Samsung Electronics ‘DRAM’
The KOSPI, which surpassed 4,000 three months ago, has now exceeded 5,000 during intraday trading. This represents a steep rise that renders meaningless the criticism, widespread across the market up to 2024, that investors should “escape the domestic stock market (gukjang).” Anticipated record-breaking earnings in semiconductors, the revaluation of automotive companies as robotics players, and the enhancement of corporate competitiveness in the age of artificial intelligence (AI), together with the government’s aggressive stock market-boosting measures, have broken the so‑called “Boxpi” range. The global expansion of liquidity has also fueled the market’s rally.
① Earnings improvement led by semiconductors and automobilesAccording to the Korea Exchange on the 22nd, the market capitalization of KOSPI-listed companies, which stood at KRW 1,963 trillion based on the closing price on 2 January last year, increased to KRW 4,095 trillion as of this day. Nearly half, or 49.7%, of this increase came from gains in the market capitalizations of Samsung Electronics (including preferred shares) and SK hynix.
In fact, the rise of the KOSPI from the 2,400 level to near 5,000 was heavily influenced by these two “semiconductor twin engines.” As AI investment fever led to a shortage in semiconductor supply, the profits of both companies surged sharply.
SK hynix ‘HBM4’
Securities firms project that Samsung Electronics and SK hynix will each generate annual operating profit of more than KRW 100 trillion this year and next. The share price of Samsung Electronics, which was in the KRW 50,000 range in the first half of last year (January–June), rose to KRW 152,300 on 22 January. Including preferred shares, Samsung Electronics’ market capitalization exceeded KRW 1,000 trillion during intraday trading, surpassing China’s Tencent to rank 16th among global listed companies and 3rd in Asia. SK hynix’s share price rose 341% over the same period. Converted into US dollars, SK hynix’s market capitalization has grown larger than that of Japan’s Toyota Motor, France’s LVMH, and the UK’s AstraZeneca.

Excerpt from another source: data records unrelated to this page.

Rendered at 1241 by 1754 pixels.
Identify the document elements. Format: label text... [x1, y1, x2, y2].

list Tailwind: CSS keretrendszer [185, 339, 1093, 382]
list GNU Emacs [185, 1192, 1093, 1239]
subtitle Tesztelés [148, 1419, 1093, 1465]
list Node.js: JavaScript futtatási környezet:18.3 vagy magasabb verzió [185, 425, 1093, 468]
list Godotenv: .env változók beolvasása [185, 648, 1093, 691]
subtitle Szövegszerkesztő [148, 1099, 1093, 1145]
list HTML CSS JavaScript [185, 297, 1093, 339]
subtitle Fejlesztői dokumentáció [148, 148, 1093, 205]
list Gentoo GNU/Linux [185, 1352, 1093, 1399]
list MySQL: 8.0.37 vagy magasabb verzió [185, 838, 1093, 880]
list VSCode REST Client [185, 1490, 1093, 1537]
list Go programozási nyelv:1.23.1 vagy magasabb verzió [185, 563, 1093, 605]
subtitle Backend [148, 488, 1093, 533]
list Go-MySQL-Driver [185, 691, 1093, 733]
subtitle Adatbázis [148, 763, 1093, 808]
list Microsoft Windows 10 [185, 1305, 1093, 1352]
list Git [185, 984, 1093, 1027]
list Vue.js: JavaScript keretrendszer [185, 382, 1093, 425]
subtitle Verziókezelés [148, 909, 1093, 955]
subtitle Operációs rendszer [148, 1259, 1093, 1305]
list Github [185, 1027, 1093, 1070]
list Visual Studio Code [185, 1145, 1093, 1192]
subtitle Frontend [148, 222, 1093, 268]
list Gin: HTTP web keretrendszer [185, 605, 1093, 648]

Hyundai Motor Group ‘Atlas’
Traditional industry companies that have entered new industries or markets and reignited growth momentum have also driven the stock market. A prime example is Hyundai Motor, which is undergoing revaluation as a robotics company after unveiling its humanoid robot Atlas. From 27 October last year, when the KOSPI first broke through 4,000, to 22 January this year, 13% of the increase in KOSPI market capitalization came from affiliates of Hyundai Motor Group. The defense industry, which has expanded beyond the domestic market onto the global stage, and the shipbuilding industry, which has found a breakthrough in highly profitable eco-friendly vessels, have also contributed to the market’s revaluation.
② Government’s aggressive market-friendly policies
The stock market support measures of the Lee Jae-myung administration, which pledged to usher in the “KOSPI 5,000 era,” are also seen as having played a role. The UK’s Financial Times (FT) assessed on the 22nd that “the surge in semiconductor stock prices and the effects of corporate governance reform have become evident.” Choi Woon-yeol, president of the Korean Institute of Certified Public Accountants, explained, “The government has signaled efforts to make governance more transparent by pushing for amendments to the Commercial Act, and the market has evaluated this positively.” Market participants note that practices such as split listings and rights issues structured to benefit only the largest shareholders have declined compared to the past.
③ Global liquidity as fuel for the domestic market
Hyundai Motor ‘Pony 1’
Ample liquidity worldwide is also acting as a driver of the stock market rally in Korea. The US Federal Reserve cut interest rates three consecutive times in the second half of last year (July–December), while the United States, China, and major European countries continue to maintain expansionary fiscal stances. As a result, the US S&P 500, the Nasdaq Composite Index, Japan’s Nikkei 225 Average, and Taiwan’s Taiex have all continued to hit record highs into this year.
However, issues that need to be addressed include the fact that the rally has been steep and concentrated in a few large-cap stocks, and that individual investors still question the domestic market’s remaining upside potential.